## Records provided:
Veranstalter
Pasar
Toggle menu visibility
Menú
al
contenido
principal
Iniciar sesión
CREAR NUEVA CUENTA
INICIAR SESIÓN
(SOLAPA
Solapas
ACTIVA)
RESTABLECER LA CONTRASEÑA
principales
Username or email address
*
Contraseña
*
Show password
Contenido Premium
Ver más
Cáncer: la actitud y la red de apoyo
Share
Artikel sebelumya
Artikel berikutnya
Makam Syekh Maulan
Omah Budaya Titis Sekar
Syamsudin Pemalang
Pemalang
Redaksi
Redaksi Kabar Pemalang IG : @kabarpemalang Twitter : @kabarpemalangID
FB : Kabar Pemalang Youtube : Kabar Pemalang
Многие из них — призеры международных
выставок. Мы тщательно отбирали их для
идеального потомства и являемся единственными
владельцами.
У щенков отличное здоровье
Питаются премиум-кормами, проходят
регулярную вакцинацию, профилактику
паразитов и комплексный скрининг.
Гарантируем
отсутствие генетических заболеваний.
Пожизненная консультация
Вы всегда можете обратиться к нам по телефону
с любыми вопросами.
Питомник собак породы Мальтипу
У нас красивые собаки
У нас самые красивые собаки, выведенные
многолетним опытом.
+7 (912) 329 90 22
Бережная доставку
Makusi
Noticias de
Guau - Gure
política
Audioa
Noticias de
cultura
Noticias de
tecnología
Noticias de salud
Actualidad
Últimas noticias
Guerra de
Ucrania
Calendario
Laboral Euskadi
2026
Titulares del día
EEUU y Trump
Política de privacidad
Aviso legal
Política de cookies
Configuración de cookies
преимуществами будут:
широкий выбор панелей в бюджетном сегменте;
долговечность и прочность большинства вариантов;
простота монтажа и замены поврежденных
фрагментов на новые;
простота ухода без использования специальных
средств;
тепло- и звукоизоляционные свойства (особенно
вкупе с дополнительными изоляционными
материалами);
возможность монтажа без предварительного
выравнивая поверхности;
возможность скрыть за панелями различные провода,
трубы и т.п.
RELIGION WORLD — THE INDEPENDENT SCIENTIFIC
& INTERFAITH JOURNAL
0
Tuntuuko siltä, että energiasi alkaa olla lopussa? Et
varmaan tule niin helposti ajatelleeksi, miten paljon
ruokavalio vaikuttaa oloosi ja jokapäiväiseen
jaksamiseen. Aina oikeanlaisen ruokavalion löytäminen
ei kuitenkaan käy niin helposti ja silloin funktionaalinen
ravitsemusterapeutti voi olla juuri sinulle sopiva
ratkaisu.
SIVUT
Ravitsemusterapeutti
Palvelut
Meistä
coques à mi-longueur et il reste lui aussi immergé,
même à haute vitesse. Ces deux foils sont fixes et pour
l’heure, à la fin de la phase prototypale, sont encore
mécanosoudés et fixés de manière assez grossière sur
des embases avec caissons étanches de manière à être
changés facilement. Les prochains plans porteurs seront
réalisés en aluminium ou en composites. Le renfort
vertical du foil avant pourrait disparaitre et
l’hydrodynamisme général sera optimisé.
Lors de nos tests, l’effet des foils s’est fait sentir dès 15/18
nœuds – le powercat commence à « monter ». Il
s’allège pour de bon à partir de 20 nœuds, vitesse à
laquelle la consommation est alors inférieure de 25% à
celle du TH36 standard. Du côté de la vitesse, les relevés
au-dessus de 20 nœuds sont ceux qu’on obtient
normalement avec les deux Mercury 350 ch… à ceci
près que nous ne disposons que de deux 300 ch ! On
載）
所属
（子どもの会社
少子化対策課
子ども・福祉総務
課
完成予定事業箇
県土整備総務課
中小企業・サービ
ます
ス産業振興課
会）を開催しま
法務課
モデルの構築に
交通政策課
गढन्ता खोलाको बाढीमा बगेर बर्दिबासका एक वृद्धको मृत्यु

## What the exercise asks:
Start with the line above that contains "Contenido Premium" and end with the line that contains "Многие из них — призеры международных". Write out those lines exactly, and only those.

## Exercise output:
Contenido Premium
Ver más
Cáncer: la actitud y la red de apoyo
Share
Artikel sebelumya
Artikel berikutnya
Makam Syekh Maulan
Omah Budaya Titis Sekar
Syamsudin Pemalang
Pemalang
Redaksi
Redaksi Kabar Pemalang IG : @kabarpemalang Twitter : @kabarpemalangID
FB : Kabar Pemalang Youtube : Kabar Pemalang
Многие из них — призеры международных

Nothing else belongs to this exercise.